Work to be completed: Copy every line of the records below word for word and in the same order.

Extracted data:
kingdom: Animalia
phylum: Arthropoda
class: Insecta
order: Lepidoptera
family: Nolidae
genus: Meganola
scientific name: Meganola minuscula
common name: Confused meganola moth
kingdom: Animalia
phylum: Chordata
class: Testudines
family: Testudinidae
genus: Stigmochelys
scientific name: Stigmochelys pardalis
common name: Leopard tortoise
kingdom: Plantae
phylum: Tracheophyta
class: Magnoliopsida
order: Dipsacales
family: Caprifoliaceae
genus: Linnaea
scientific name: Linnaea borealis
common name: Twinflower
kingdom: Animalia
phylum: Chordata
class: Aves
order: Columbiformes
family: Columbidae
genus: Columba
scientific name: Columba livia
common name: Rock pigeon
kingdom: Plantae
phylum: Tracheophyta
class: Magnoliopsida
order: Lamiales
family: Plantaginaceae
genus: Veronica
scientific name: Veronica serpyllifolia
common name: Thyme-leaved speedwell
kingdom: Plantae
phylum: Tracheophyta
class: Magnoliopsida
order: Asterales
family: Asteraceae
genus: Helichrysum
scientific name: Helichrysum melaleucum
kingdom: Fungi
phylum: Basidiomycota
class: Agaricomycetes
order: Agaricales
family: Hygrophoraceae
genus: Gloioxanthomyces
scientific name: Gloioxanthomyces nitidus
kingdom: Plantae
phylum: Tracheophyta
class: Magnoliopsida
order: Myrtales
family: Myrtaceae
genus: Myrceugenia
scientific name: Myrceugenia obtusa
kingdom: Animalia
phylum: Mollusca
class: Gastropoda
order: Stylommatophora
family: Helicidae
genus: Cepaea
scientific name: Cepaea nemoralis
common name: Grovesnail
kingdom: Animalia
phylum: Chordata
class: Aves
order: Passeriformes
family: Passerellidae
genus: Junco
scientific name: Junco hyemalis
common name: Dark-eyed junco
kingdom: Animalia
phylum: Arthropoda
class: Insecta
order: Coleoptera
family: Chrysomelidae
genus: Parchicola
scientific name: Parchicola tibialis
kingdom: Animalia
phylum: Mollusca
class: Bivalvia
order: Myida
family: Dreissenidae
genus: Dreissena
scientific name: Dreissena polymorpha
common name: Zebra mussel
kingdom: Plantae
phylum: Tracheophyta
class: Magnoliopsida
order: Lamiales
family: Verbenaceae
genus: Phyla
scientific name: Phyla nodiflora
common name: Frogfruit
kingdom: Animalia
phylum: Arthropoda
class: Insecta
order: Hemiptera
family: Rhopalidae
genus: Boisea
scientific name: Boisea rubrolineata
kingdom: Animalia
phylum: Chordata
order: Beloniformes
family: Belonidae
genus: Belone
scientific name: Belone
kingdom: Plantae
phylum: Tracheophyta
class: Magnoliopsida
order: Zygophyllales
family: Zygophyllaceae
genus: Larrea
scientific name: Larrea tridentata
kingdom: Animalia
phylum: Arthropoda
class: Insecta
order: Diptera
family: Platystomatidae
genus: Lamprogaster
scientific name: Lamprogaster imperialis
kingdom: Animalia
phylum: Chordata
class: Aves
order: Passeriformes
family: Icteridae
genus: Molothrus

Result of this task:
kingdom: Animalia
phylum: Arthropoda
class: Insecta
order: Lepidoptera
family: Nolidae
genus: Meganola
scientific name: Meganola minuscula
common name: Confused meganola moth
kingdom: Animalia
phylum: Chordata
class: Testudines
family: Testudinidae
genus: Stigmochelys
scientific name: Stigmochelys pardalis
common name: Leopard tortoise
kingdom: Plantae
phylum: Tracheophyta
class: Magnoliopsida
order: Dipsacales
family: Caprifoliaceae
genus: Linnaea
scientific name: Linnaea borealis
common name: Twinflower
kingdom: Animalia
phylum: Chordata
class: Aves
order: Columbiformes
family: Columbidae
genus: Columba
scientific name: Columba livia
common name: Rock pigeon
kingdom: Plantae
phylum: Tracheophyta
class: Magnoliopsida
order: Lamiales
family: Plantaginaceae
genus: Veronica
scientific name: Veronica serpyllifolia
common name: Thyme-leaved speedwell
kingdom: Plantae
phylum: Tracheophyta
class: Magnoliopsida
order: Asterales
family: Asteraceae
genus: Helichrysum
scientific name: Helichrysum melaleucum
kingdom: Fungi
phylum: Basidiomycota
class: Agaricomycetes
order: Agaricales
family: Hygrophoraceae
genus: Gloioxanthomyces
scientific name: Gloioxanthomyces nitidus
kingdom: Plantae
phylum: Tracheophyta
class: Magnoliopsida
order: Myrtales
family: Myrtaceae
genus: Myrceugenia
scientific name: Myrceugenia obtusa
kingdom: Animalia
phylum: Mollusca
class: Gastropoda
order: Stylommatophora
family: Helicidae
genus: Cepaea
scientific name: Cepaea nemoralis
common name: Grovesnail
kingdom: Animalia
phylum: Chordata
class: Aves
order: Passeriformes
family: Passerellidae
genus: Junco
scientific name: Junco hyemalis
common name: Dark-eyed junco
kingdom: Animalia
phylum: Arthropoda
class: Insecta
order: Coleoptera
family: Chrysomelidae
genus: Parchicola
scientific name: Parchicola tibialis
kingdom: Animalia
phylum: Mollusca
class: Bivalvia
order: Myida
family: Dreissenidae
genus: Dreissena
scientific name: Dreissena polymorpha
common name: Zebra mussel
kingdom: Plantae
phylum: Tracheophyta
class: Magnoliopsida
order: Lamiales
family: Verbenaceae
genus: Phyla
scientific name: Phyla nodiflora
common name: Frogfruit
kingdom: Animalia
phylum: Arthropoda
class: Insecta
order: Hemiptera
family: Rhopalidae
genus: Boisea
scientific name: Boisea rubrolineata
kingdom: Animalia
phylum: Chordata
order: Beloniformes
family: Belonidae
genus: Belone
scientific name: Belone
kingdom: Plantae
phylum: Tracheophyta
class: Magnoliopsida
order: Zygophyllales
family: Zygophyllaceae
genus: Larrea
scientific name: Larrea tridentata
kingdom: Animalia
phylum: Arthropoda
class: Insecta
order: Diptera
family: Platystomatidae
genus: Lamprogaster
scientific name: Lamprogaster imperialis
kingdom: Animalia
phylum: Chordata
class: Aves
order: Passeriformes
family: Icteridae
genus: Molothrus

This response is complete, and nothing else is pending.